## Task description
Search each line below for "index", then return the lines where it appears.

Stored items

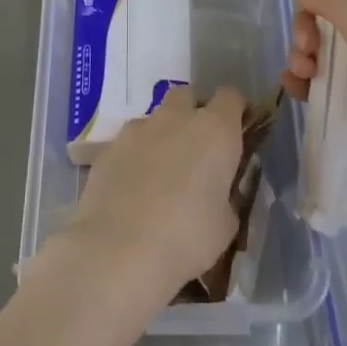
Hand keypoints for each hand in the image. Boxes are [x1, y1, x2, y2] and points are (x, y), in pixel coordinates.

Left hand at [54, 87, 246, 299]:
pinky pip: (129, 143)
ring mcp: (137, 129)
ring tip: (162, 175)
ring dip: (163, 136)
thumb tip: (217, 194)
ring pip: (155, 119)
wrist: (118, 249)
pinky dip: (136, 157)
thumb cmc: (188, 237)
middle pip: (188, 96)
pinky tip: (133, 189)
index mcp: (215, 130)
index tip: (238, 131)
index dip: (236, 111)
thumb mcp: (226, 224)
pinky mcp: (108, 148)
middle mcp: (176, 118)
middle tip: (198, 150)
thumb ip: (225, 196)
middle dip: (194, 114)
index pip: (231, 97)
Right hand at [283, 0, 346, 184]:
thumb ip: (334, 0)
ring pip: (330, 53)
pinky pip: (335, 86)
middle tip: (306, 52)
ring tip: (301, 77)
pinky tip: (298, 92)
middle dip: (309, 31)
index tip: (306, 13)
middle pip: (332, 19)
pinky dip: (313, 85)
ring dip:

## Response below
index mcp: (215, 130)
index tip: (238, 131)
index dip: (236, 111)
index pip: (231, 97)
index tip: (306, 13)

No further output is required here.